Several aspects of the use of enzymes in organic synthesis have been explored. Fructose-1,6-diphosphate aldolase (FDP aldolase) is available commercially and has been cloned and overexpressed in E. coli. Both aldolases have been used in the synthesis of highly substituted piperidine and pyrrolidine derivatives. The microbial aldolase appears to have the same substrate specificity as the FDP aldolase from rabbit muscle. Of the alkaloids synthesized, the most interesting are 1-deoxynojirimycin (DNJ) and 1-deoxymannojirimycin (DMJ), DNJ and DMJ can be converted to castanospermine and its 6-epimer. Both of these compounds are useful as anticancer and antiviral agents. DNJ is easily converted to N-butyl-DNJ, which is an efficient inhibitor against HIV infected cells. Its inhibitory effects are thought to be due to the disruption of cell fusion and subsequently cell-cell transmission. The use of chiral 3-azido-2-hydroxy aldehydes were accomplished by lipase resolution of 2-acetyl-3-azidopropanal acetal. Both (R)- and (S)-aldehydes are obtained >98% ee and >95% isolated yields. The lipase resolution of various 3-substituted-2-acetylated propanal acetals were examined. 2-Acetylated-3-chloro and 3-fluoro propanal acetals were resolved with >98% ee and >92% isolated yields. The resolved chloro propanals are easily converted to the corresponding chiral 2-(diethoxymethyl) oxirane. The oxiranes can be converted to the corresponding thiirane and aziridine derivatives. An improved procedure for the chemical synthesis of dihydroxyacetone phosphate (DHAP) has been prepared.
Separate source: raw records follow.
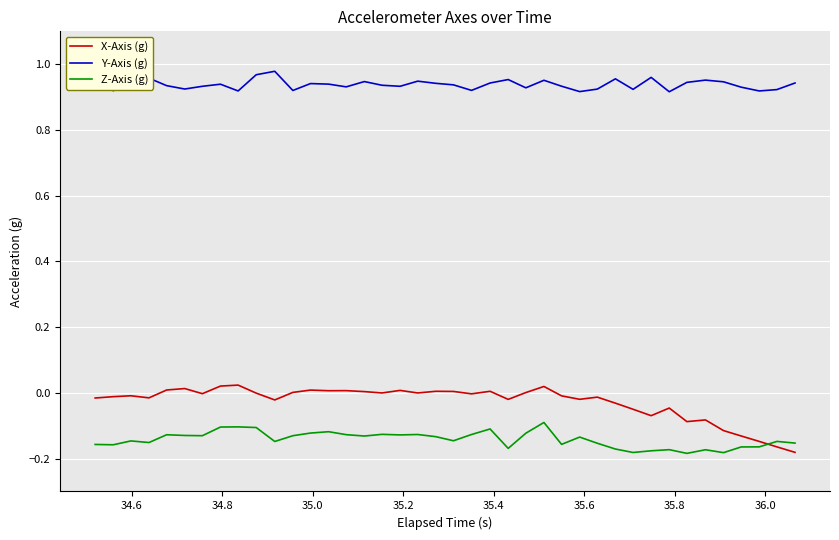

Which series has the largest range (max minus min)?

X-Axis (g)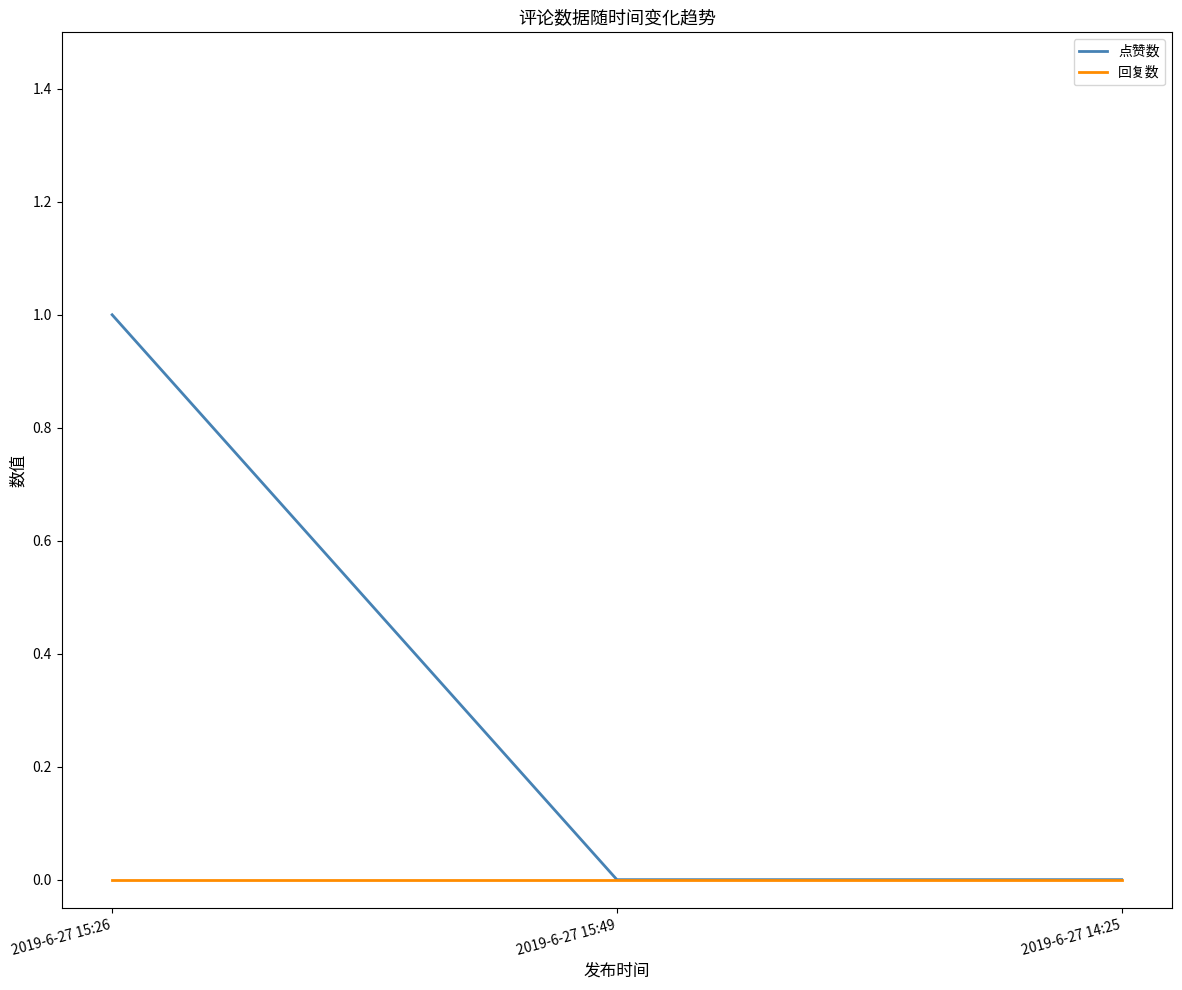

What position from the left is 2019-6-27 15:49?

2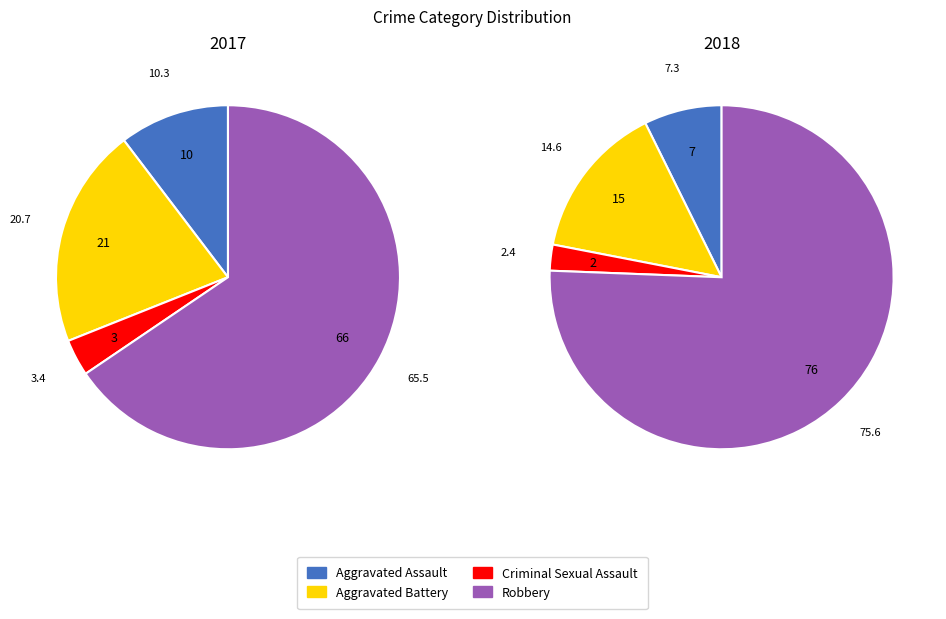

Does values_2018 represent more than half of the total?

No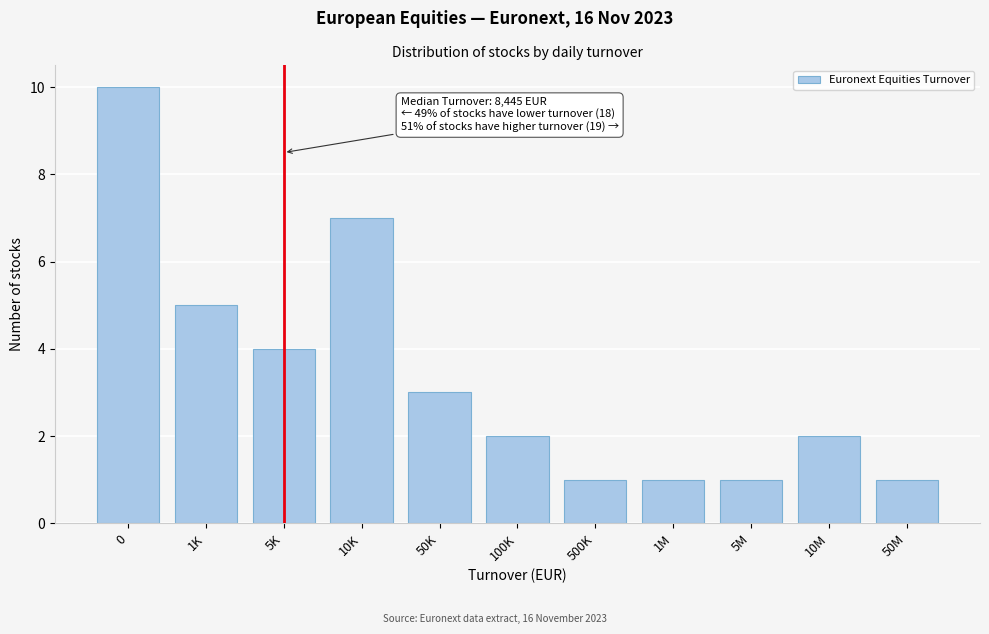

Reading left to right, what are all the values shown in this chart?

0=10	1K=5	5K=4	10K=7	50K=3	100K=2	500K=1	1M=1	5M=1	10M=2	50M=1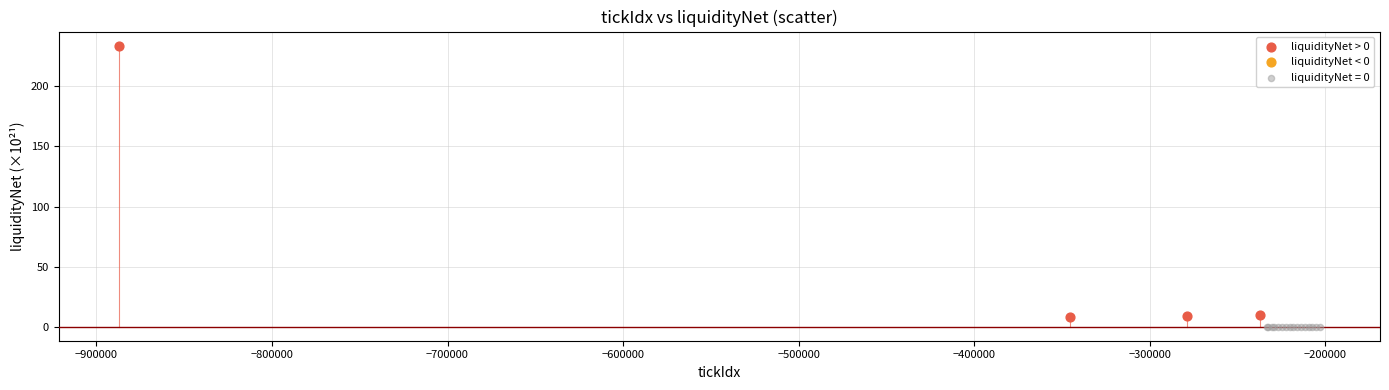

Which series contains the highest Y value?

liquidityNet > 0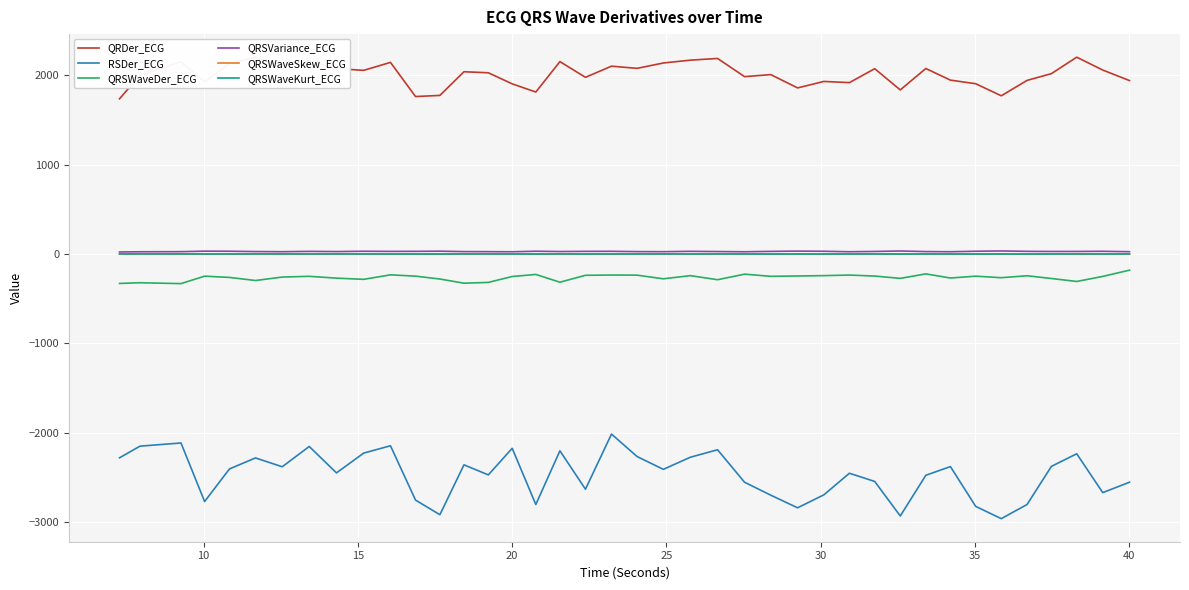

True or false: QRSWaveDer_ECG and RSDer_ECG cross at least once.

False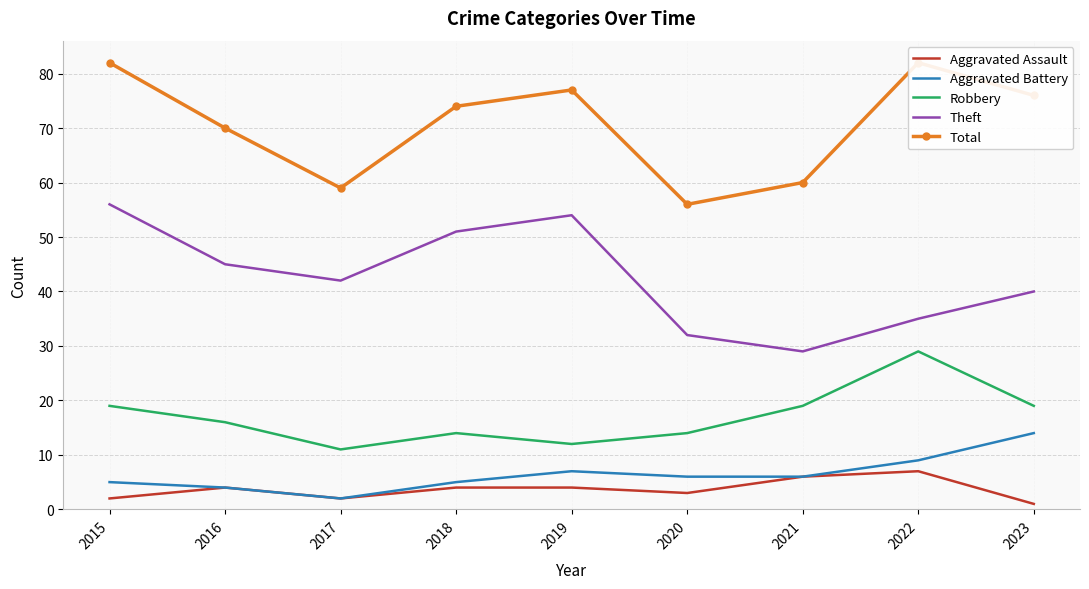

Count the number of categories in the chart.

9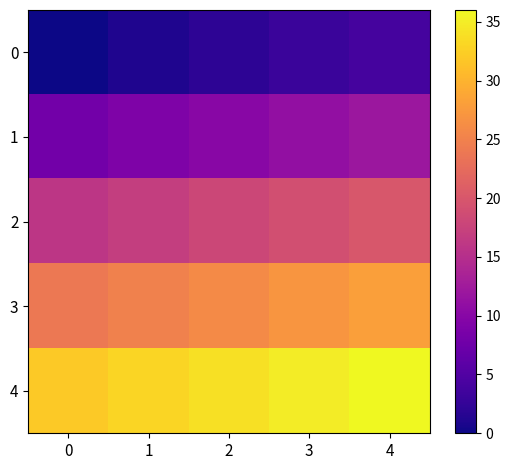

Which label corresponds to the largest value in the chart?

4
This procedure is efficient, uses inexpensive starting materials, and is suitable for large scale synthesis. This preparation should make aldolase chemistry more attractive to organic chemists and to industrial applications involving aldolase reactions. L-Rhamnulose-1-phosphate aldolase and L-Fuculose-1-phosphate aldolase were used with the arsenate methodology. These two aldolases were shown to accept the dihydroxyacetone arsenate ester as a substrate in place of DHAP. The arsenate methodology is compatible with aldolases and also indicates the broad applicability of this methodology to organic synthesis.